BEGIN
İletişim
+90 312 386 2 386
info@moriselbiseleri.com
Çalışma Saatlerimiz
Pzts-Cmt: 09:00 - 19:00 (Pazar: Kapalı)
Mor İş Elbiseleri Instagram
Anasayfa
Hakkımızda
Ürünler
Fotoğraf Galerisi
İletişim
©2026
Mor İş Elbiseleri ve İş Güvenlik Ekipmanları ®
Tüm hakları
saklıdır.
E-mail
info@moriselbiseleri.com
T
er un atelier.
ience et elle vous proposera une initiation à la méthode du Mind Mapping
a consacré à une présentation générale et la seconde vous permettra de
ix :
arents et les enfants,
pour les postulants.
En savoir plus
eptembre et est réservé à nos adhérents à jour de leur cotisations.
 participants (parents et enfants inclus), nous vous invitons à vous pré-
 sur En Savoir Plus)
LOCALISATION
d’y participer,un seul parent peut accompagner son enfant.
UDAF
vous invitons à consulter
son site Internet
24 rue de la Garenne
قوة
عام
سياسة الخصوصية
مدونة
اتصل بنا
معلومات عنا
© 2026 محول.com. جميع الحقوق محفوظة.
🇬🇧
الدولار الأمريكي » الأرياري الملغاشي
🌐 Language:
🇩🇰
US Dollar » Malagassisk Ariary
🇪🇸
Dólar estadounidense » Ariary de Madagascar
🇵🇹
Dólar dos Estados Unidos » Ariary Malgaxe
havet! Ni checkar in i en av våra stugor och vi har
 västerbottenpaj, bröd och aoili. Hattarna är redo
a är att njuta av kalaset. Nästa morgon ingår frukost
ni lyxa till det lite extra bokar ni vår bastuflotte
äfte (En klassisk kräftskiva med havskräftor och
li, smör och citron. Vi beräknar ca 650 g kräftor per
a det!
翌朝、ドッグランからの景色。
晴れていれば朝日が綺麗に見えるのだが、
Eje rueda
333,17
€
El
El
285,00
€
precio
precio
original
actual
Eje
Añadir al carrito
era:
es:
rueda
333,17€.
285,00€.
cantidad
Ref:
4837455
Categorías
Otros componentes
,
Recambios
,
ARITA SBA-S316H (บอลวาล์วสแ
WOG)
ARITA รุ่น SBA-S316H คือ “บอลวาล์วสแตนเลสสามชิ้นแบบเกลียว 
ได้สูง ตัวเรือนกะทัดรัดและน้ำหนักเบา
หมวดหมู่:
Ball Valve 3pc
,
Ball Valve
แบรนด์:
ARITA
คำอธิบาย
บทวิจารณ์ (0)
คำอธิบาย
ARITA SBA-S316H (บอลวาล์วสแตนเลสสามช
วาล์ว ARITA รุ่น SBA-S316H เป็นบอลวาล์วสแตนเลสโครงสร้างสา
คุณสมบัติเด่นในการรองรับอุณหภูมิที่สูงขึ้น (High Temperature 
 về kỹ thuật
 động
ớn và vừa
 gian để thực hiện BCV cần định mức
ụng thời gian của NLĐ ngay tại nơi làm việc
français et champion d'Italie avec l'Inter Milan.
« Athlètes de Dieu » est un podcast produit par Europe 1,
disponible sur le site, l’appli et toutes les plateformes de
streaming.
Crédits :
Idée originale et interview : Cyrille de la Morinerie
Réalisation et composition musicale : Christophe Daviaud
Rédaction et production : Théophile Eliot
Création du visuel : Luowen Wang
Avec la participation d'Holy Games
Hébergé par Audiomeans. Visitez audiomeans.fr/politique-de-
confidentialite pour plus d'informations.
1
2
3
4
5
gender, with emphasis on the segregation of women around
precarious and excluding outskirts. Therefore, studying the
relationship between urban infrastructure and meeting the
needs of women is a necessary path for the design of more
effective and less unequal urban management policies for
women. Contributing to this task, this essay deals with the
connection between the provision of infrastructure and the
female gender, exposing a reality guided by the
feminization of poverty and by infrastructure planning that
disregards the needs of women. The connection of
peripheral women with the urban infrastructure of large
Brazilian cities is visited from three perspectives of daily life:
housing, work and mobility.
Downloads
END
* Problem to solve *
Print the material once more, keeping every word as it is.

* Answer section *
İletişim
+90 312 386 2 386
info@moriselbiseleri.com
Çalışma Saatlerimiz
Pzts-Cmt: 09:00 - 19:00 (Pazar: Kapalı)
Mor İş Elbiseleri Instagram
Anasayfa
Hakkımızda
Ürünler
Fotoğraf Galerisi
İletişim
©2026
Mor İş Elbiseleri ve İş Güvenlik Ekipmanları ®
Tüm hakları
saklıdır.
E-mail
info@moriselbiseleri.com
T
er un atelier.
ience et elle vous proposera une initiation à la méthode du Mind Mapping
a consacré à une présentation générale et la seconde vous permettra de
ix :
arents et les enfants,
pour les postulants.
En savoir plus
eptembre et est réservé à nos adhérents à jour de leur cotisations.
 participants (parents et enfants inclus), nous vous invitons à vous pré-
 sur En Savoir Plus)
LOCALISATION
d’y participer,un seul parent peut accompagner son enfant.
UDAF
vous invitons à consulter
son site Internet
24 rue de la Garenne
قوة
عام
سياسة الخصوصية
مدونة
اتصل بنا
معلومات عنا
© 2026 محول.com. جميع الحقوق محفوظة.
🇬🇧
الدولار الأمريكي » الأرياري الملغاشي
🌐 Language:
🇩🇰
US Dollar » Malagassisk Ariary
🇪🇸
Dólar estadounidense » Ariary de Madagascar
🇵🇹
Dólar dos Estados Unidos » Ariary Malgaxe
havet! Ni checkar in i en av våra stugor och vi har
 västerbottenpaj, bröd och aoili. Hattarna är redo
a är att njuta av kalaset. Nästa morgon ingår frukost
ni lyxa till det lite extra bokar ni vår bastuflotte
äfte (En klassisk kräftskiva med havskräftor och
li, smör och citron. Vi beräknar ca 650 g kräftor per
a det!
翌朝、ドッグランからの景色。
晴れていれば朝日が綺麗に見えるのだが、
Eje rueda
333,17
€
El
El
285,00
€
precio
precio
original
actual
Eje
Añadir al carrito
era:
es:
rueda
333,17€.
285,00€.
cantidad
Ref:
4837455
Categorías
Otros componentes
,
Recambios
,
ARITA SBA-S316H (บอลวาล์วสแ
WOG)
ARITA รุ่น SBA-S316H คือ “บอลวาล์วสแตนเลสสามชิ้นแบบเกลียว 
ได้สูง ตัวเรือนกะทัดรัดและน้ำหนักเบา
หมวดหมู่:
Ball Valve 3pc
,
Ball Valve
แบรนด์:
ARITA
คำอธิบาย
บทวิจารณ์ (0)
คำอธิบาย
ARITA SBA-S316H (บอลวาล์วสแตนเลสสามช
วาล์ว ARITA รุ่น SBA-S316H เป็นบอลวาล์วสแตนเลสโครงสร้างสา
คุณสมบัติเด่นในการรองรับอุณหภูมิที่สูงขึ้น (High Temperature 
 về kỹ thuật
 động
ớn và vừa
 gian để thực hiện BCV cần định mức
ụng thời gian của NLĐ ngay tại nơi làm việc
français et champion d'Italie avec l'Inter Milan.
« Athlètes de Dieu » est un podcast produit par Europe 1,
disponible sur le site, l’appli et toutes les plateformes de
streaming.
Crédits :
Idée originale et interview : Cyrille de la Morinerie
Réalisation et composition musicale : Christophe Daviaud
Rédaction et production : Théophile Eliot
Création du visuel : Luowen Wang
Avec la participation d'Holy Games
Hébergé par Audiomeans. Visitez audiomeans.fr/politique-de-
confidentialite pour plus d'informations.
1
2
3
4
5
gender, with emphasis on the segregation of women around
precarious and excluding outskirts. Therefore, studying the
relationship between urban infrastructure and meeting the
needs of women is a necessary path for the design of more
effective and less unequal urban management policies for
women. Contributing to this task, this essay deals with the
connection between the provision of infrastructure and the
female gender, exposing a reality guided by the
feminization of poverty and by infrastructure planning that
disregards the needs of women. The connection of
peripheral women with the urban infrastructure of large
Brazilian cities is visited from three perspectives of daily life:
housing, work and mobility.
Downloads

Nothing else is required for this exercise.